Forchione continues: “We analysed over 70 million quotes and found the average quote made on the day of renewal was £1,198, or £694 23 days earlier – a huge saving of £504.

“Also, think comprehensive, not third party only – as more insurers are likely to give a comprehensive quote instead of the lesser third-party-only cover, and possibly think you really do care about the car by wanting maximum protection.

“We have also seen a saving can be made by adding a responsible experienced driver – as insurers usually like it, as the risk who will drive the car is likely to be shared.”

But he cautions: “Never add someone as main driver if they’re not – this is known in the industry as ‘fronting’ and is fraud. If you do it and are caught, you can face a criminal conviction and your insurance will likely be invalid.

“It is also worth using at least two comparison sites to source quotes – as they can list different insurers, and even prices with the same insurer. Maybe tweak your job title – by using an insurance job-picker tool – to see if another job title for the same job can cut your cost. Whatever you do, always be honest and truthful.”

Once you have found the right policy at the right price, how you pay for it often makes a difference.

Forchione explains: “If you choose to pay by monthly instalments, it is essentially a high-interest loan, and can vary from under 20%, to over 40% APR (annual percentage rate).”

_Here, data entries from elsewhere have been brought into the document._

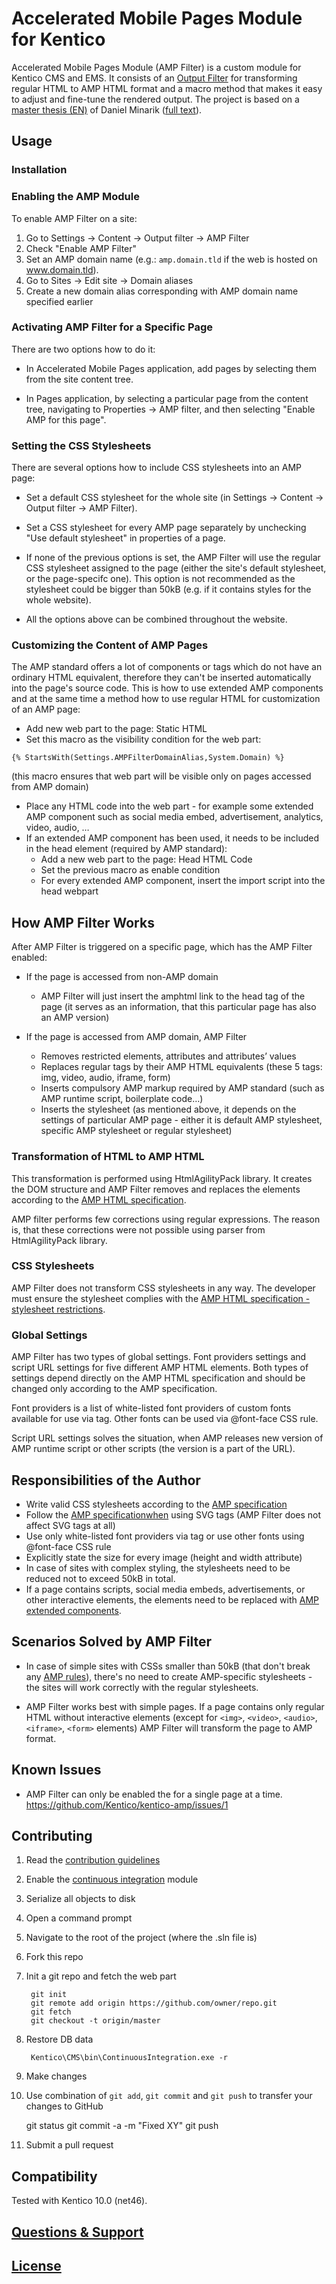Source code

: # Accelerated Mobile Pages Module for Kentico

Accelerated Mobile Pages Module (AMP Filter) is a custom module for Kentico CMS and EMS. It consists of an [Output Filter](https://docs.kentico.com/k10/configuring-kentico/using-output-filters) for transforming regular HTML to AMP HTML format and a macro method that makes it easy to adjust and fine-tune the rendered output. The project is based on a [master thesis (EN)](https://is.muni.cz/th/409956/fi_m/?lang=en) of Daniel Minarik ([full text](https://is.muni.cz/th/409956/fi_m/thesis.pdf)).

## Usage

### Installation  


### Enabling the AMP Module

To enable AMP Filter on a site:

1. Go to Settings -> Content -> Output filter -> AMP Filter
2. Check "Enable AMP Filter"
3. Set an AMP domain name (e.g.: `amp.domain.tld` if the web is hosted on www.domain.tld).
4. Go to Sites -> Edit site -> Domain aliases
5. Create a new domain alias corresponding with AMP domain name specified earlier

### Activating AMP Filter for a Specific Page

There are two options how to do it:

* In Accelerated Mobile Pages application, add pages by selecting them from the site content tree.

*	In Pages application, by selecting a particular page from the content tree, navigating to Properties -> AMP filter, and then selecting "Enable AMP for this page".

### Setting the CSS Stylesheets

There are several options how to include CSS stylesheets into an AMP page:

*	Set a default CSS stylesheet for the whole site (in Settings -> Content -> Output filter -> AMP Filter).

*	Set a CSS stylesheet for every AMP page separately by unchecking "Use default stylesheet" in properties of a page.

*	If none of the previous options is set, the AMP Filter will use the regular CSS stylesheet assigned to the page (either the site's default stylesheet, or the page-specifc one). This option is not recommended as the stylesheet could be bigger than 50kB (e.g. if it contains styles for the whole website).

* All the options above can be combined throughout the website.

### Customizing the Content of AMP Pages

The AMP standard offers a lot of components or tags which do not have an ordinary HTML equivalent, therefore they can't be inserted automatically into the page's source code. This is how to use extended AMP components and at the same time a method how to use regular HTML for customization of an AMP page:
 
* Add new web part to the page: Static HTML
* Set this macro as the visibility condition for the web part:

`{% StartsWith(Settings.AMPFilterDomainAlias,System.Domain) %}`

(this macro ensures that web part will be visible only on pages accessed from AMP domain)

* Place any HTML code into the web part - for example some extended AMP component such as social media embed, advertisement, analytics, video, audio, …
* If an extended AMP component has been used, it needs to be included in the head element (required by AMP standard):
  * Add a new web part to the page: Head HTML Code
  * Set the previous macro as enable condition
  * For every extended AMP component, insert the import script into the head webpart

## How AMP Filter Works

After AMP Filter is triggered on a specific page, which has the AMP Filter enabled:

* If the page is accessed from non-AMP domain

  * AMP Filter will just insert the amphtml link to the head tag of the page (it serves as an information, that this particular page has also an AMP version)

* If the page is accessed from AMP domain, AMP Filter

  * Removes restricted elements, attributes and attributes’ values
  * Replaces regular tags by their AMP HTML equivalents (these 5 tags: img, video, audio, iframe, form)
  * Inserts compulsory AMP markup required by AMP standard (such as AMP runtime script, boilerplate code…)
  * Inserts the stylesheet (as mentioned above, it depends on the settings of particular AMP page - either it is default AMP stylesheet, specific AMP stylesheet or regular stylesheet)

### Transformation of HTML to AMP HTML

This transformation is performed using HtmlAgilityPack library. It creates the DOM structure and AMP Filter removes and replaces the elements according to the [AMP HTML specification](https://www.ampproject.org/docs/reference/spec).

AMP filter performs few corrections using regular expressions. The reason is, that these corrections were not possible using parser from HtmlAgilityPack library.

### CSS Stylesheets

AMP Filter does not transform CSS stylesheets in any way. The developer must ensure the stylesheet complies with the [AMP HTML specification - stylesheet restrictions](https://www.ampproject.org/docs/reference/spec#stylesheets).
 

### Global Settings

AMP Filter has two types of global settings. Font providers settings and script URL settings for five different AMP HTML elements. Both types of settings depend directly on the AMP HTML specification and should be changed only according to the AMP specification.

Font providers is a list of white-listed font providers of custom fonts available for use via <link> tag. Other fonts can be used via @font-face CSS rule.

Script URL settings solves the situation, when AMP releases new version of AMP runtime script or other scripts (the version is a part of the URL).

## Responsibilities of the Author

* Write valid CSS stylesheets according to the [AMP specification](https://www.ampproject.org/docs/reference/spec#stylesheets)
* Follow the [AMP specificationwhen](https://www.ampproject.org/docs/reference/spec#svg) using SVG tags (AMP Filter does not affect SVG tags at all)
* Use only white-listed font providers via <link> tag or use other fonts using @font-face CSS rule
* Explicitly state the size for every image (height and width attribute)
* In case of sites with complex styling, the stylesheets need to be reduced not to exceed 50kB in total.
* If a page contains scripts, social media embeds, advertisements, or other interactive elements, the elements need to be replaced with [AMP extended components](https://www.ampproject.org/docs/reference/components).

## Scenarios Solved by AMP Filter

* In case of simple sites with CSSs smaller than 50kB (that don't break any [AMP rules](https://www.ampproject.org/docs/reference/spec#stylesheets)), there's no need to create AMP-specific stylesheets - the sites will work correctly with the regular stylesheets.

* AMP Filter works best with simple pages. If a page contains only regular HTML without interactive elements (except for `<img>`, `<video>`, `<audio>`, `<iframe>`, `<form>` elements) AMP Filter will transform the page to AMP format.

## Known Issues

* AMP Filter can only be enabled the for a single page at a time. https://github.com/Kentico/kentico-amp/issues/1

## Contributing
 1. Read the [contribution guidelines](https://github.com/Kentico/kentico-amp/blob/master/CONTRIBUTING.md)
 2. Enable the [continuous integration](https://docs.kentico.com/display/K9/Setting+up+continuous+integration) module
 3. Serialize all objects to disk
 4. Open a command prompt
 5. Navigate to the root of the project (where the .sln file is)
 6. Fork this repo
 7. Init a git repo and fetch the web part
  
         git init
         git remote add origin https://github.com/owner/repo.git
         git fetch
         git checkout -t origin/master

 8. Restore DB data
  
         Kentico\CMS\bin\ContinuousIntegration.exe -r

 9. Make changes
 10. Use combination of `git add`, `git commit` and `git push` to transfer your changes to GitHub
  
        git status
        git commit -a -m "Fixed XY"
        git push

 11. Submit a pull request
  
## Compatibility
Tested with Kentico 10.0 (net46).

## [Questions & Support](https://github.com/Kentico/Home/blob/master/README.md)

## [License](https://github.com/Kentico/kentico-amp/blob/master/LICENSE.txt)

To keep the cost down, he suggests using a credit card with a lower interest rate to pay the full amount, or better still, a 0% credit card for spending, ensuring repayments on the card are big enough to clear the total within a year.

“Trying these few important steps should help you know if you are currently on a good deal or can save big as a new customer,” he adds.

Insurance is based on pricing the risk of claims being made and the costs of those claims, and ABI data indicates that for drivers aged 18 to 20 and 86 to 90, the frequency of claims and average cost of claims is higher, which can affect premiums.

Insurers use several factors when setting the price for motor insurance, including the type of vehicle, where it is kept and the driver.

In the third quarter of 2023, the average price of motor insurance was a record £561, an increase of 29 per cent compared to the same time in 2022, according to recent figures from the ABI.